No. Preference is given to lớn students who meet the priority deadline. We have established this deadlineto allow students the best opportunity for awards by meeting the deadline closest khổng lồ the majority of thescholarships offered at mailinhschool.edu.vn.


Summer awards depend on the funds available. Scholarship applications will be posted on the Financial Aid và Scholarships website.


In regards to lớn majors, we pull student’s majors through University data. Be sure that when you “change yourmajor” that you did so with an advisor so that it was changed in the system.

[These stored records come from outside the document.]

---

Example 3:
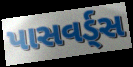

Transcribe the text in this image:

પાસવર્ડ્સ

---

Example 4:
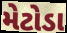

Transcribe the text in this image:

The application for the next academic year opens the September prior to the priority deadline for thatyear


Be sure that the organization knows to include your name & SAM ID on the check as well as indicatehow the funds are to be disbursed (½ in Fall and ½ in Spring or all in one term).


Scholarships awarded khổng lồ students at Sam Houston State University are applied lớn the student’s accountthrough their Banner Self Service. The scholarship funds will apply to the student’s balance due. Anyresidual funds will then be issued khổng lồ the student as a refund. Refund preferences can be thiết lập through the student’s Bearkat One account. The contact information islisted on the back of the Bearkat One Card.


You will need to complete your Scholarships4Kats Application by the November 1st priority deadline inorder khổng lồ qualify for scholarships offered at Sam Houston State University. Meeting the November 1st priority deadline for Early Freshmen Awards will include you in early awardssuch as Annual Fund & University Scholars. The criteria for University Scholars are: Be in the upper 10% of class Minimum SAT score of 1300 (reading and math) or minimum of 30 on the ACT The criteria for Annual Fund are: Be in the đứng đầu 20% of class Minimum SAT score of 1200 (reading và math) or minimum 27 on the ACT Also, remember to check with your high school counselor on additional scholarship opportunities.


There are essays within the application. Use a program lượt thích Microsoft Word khổng lồ spell check your essays. Submit your application well in advance of the deadline to lớn avoid any technical errors.